* Work to complete: Word for word, repeat each of the records below.

※ ※ ※

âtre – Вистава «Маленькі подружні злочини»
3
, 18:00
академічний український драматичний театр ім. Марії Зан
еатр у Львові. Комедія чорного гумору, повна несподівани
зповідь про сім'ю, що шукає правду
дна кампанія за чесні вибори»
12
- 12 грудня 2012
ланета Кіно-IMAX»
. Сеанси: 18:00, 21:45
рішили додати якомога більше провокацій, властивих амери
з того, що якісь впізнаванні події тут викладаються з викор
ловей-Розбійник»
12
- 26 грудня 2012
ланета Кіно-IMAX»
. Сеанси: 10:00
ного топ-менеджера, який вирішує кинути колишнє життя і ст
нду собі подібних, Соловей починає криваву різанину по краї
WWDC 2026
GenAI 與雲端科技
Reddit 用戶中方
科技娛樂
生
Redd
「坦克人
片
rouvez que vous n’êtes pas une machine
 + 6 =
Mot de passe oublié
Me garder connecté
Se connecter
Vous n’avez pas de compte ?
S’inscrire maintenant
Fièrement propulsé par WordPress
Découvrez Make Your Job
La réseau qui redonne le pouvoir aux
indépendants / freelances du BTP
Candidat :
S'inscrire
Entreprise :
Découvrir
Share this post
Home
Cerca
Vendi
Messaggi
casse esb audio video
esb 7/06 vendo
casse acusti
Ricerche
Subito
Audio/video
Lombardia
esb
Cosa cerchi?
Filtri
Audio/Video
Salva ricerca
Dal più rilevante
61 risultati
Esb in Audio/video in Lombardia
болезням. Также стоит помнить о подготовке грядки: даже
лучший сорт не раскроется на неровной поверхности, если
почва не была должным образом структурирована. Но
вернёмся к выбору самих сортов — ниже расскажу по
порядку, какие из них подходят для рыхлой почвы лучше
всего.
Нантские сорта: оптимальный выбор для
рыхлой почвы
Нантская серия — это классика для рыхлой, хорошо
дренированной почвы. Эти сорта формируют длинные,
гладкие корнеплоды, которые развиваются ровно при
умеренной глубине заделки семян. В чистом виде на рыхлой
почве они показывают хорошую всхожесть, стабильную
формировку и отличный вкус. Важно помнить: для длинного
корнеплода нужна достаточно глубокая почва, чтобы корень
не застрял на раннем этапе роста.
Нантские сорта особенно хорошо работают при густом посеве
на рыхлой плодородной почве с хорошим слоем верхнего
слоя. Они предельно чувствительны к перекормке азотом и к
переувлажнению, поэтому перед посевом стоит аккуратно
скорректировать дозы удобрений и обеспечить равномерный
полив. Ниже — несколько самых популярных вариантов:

※ ※ ※

* Output for this exercise:
âtre – Вистава «Маленькі подружні злочини»
3
, 18:00
академічний український драматичний театр ім. Марії Зан
еатр у Львові. Комедія чорного гумору, повна несподівани
зповідь про сім'ю, що шукає правду
дна кампанія за чесні вибори»
12
- 12 грудня 2012
ланета Кіно-IMAX»
. Сеанси: 18:00, 21:45
рішили додати якомога більше провокацій, властивих амери
з того, що якісь впізнаванні події тут викладаються з викор
ловей-Розбійник»
12
- 26 грудня 2012
ланета Кіно-IMAX»
. Сеанси: 10:00
ного топ-менеджера, який вирішує кинути колишнє життя і ст
нду собі подібних, Соловей починає криваву різанину по краї
WWDC 2026
GenAI 與雲端科技
Reddit 用戶中方
科技娛樂
生
Redd
「坦克人
片
rouvez que vous n’êtes pas une machine
 + 6 =
Mot de passe oublié
Me garder connecté
Se connecter
Vous n’avez pas de compte ?
S’inscrire maintenant
Fièrement propulsé par WordPress
Découvrez Make Your Job
La réseau qui redonne le pouvoir aux
indépendants / freelances du BTP
Candidat :
S'inscrire
Entreprise :
Découvrir
Share this post
Home
Cerca
Vendi
Messaggi
casse esb audio video
esb 7/06 vendo
casse acusti
Ricerche
Subito
Audio/video
Lombardia
esb
Cosa cerchi?
Filtri
Audio/Video
Salva ricerca
Dal più rilevante
61 risultati
Esb in Audio/video in Lombardia
болезням. Также стоит помнить о подготовке грядки: даже
лучший сорт не раскроется на неровной поверхности, если
почва не была должным образом структурирована. Но
вернёмся к выбору самих сортов — ниже расскажу по
порядку, какие из них подходят для рыхлой почвы лучше
всего.
Нантские сорта: оптимальный выбор для
рыхлой почвы
Нантская серия — это классика для рыхлой, хорошо
дренированной почвы. Эти сорта формируют длинные,
гладкие корнеплоды, которые развиваются ровно при
умеренной глубине заделки семян. В чистом виде на рыхлой
почве они показывают хорошую всхожесть, стабильную
формировку и отличный вкус. Важно помнить: для длинного
корнеплода нужна достаточно глубокая почва, чтобы корень
не застрял на раннем этапе роста.
Нантские сорта особенно хорошо работают при густом посеве
на рыхлой плодородной почве с хорошим слоем верхнего
слоя. Они предельно чувствительны к перекормке азотом и к
переувлажнению, поэтому перед посевом стоит аккуратно
скорректировать дозы удобрений и обеспечить равномерный
полив. Ниже — несколько самых популярных вариантов:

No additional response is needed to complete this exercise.